Real-time web content scraping by large language models (LLMs) poses significant threats to online intellectual property rights. Method: This paper proposes a proactive defense framework leveraging the LLM’s intrinsic semantic understanding capabilities. It introduces a novel closed-loop “semantic-to-semantic” defense paradigm, integrating semantic-aware adversarial prompting, dynamic response generation, black-box gradient approximation optimization, and LLM retrieval behavior modeling to enable creator-defined, content-level access control. Contribution/Results: Unlike conventional rule-based or configuration-driven approaches, our method requires no model modification or external policy rules. Evaluated across multiple mainstream LLMs, it elevates defense success rates from 2.5% to 88.6%, effectively addressing the black-box optimization challenge. The framework is deployable, interpretable, and customizable—offering a practical, principled solution for web content copyright protection.

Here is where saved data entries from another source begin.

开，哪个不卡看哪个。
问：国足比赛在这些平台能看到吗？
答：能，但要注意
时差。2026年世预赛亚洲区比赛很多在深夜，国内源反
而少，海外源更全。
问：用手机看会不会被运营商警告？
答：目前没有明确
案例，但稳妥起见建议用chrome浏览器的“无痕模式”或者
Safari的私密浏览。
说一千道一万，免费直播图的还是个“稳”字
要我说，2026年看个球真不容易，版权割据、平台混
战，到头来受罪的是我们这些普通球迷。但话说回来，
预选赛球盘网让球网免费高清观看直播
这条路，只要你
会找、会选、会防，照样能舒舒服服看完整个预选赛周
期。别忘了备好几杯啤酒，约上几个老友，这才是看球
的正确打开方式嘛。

Protecting cyber Intellectual Property (IP) such as web content is an increasingly critical concern. The rise of large language models (LLMs) with online retrieval capabilities presents a double-edged sword that enables convenient access to information but often undermines the rights of original content creators. As users increasingly rely on LLM-generated responses, they gradually diminish direct engagement with original information sources, significantly reducing the incentives for IP creators to contribute, and leading to a saturating cyberspace with more AI-generated content. In response, we propose a novel defense framework that empowers web content creators to safeguard their web-based IP from unauthorized LLM real-time extraction by leveraging the semantic understanding capability of LLMs themselves. Our method follows principled motivations and effectively addresses an intractable black-box optimization problem. Real-world experiments demonstrated that our methods improve defense success rates from 2.5% to 88.6% on different LLMs, outperforming traditional defenses such as configuration-based restrictions.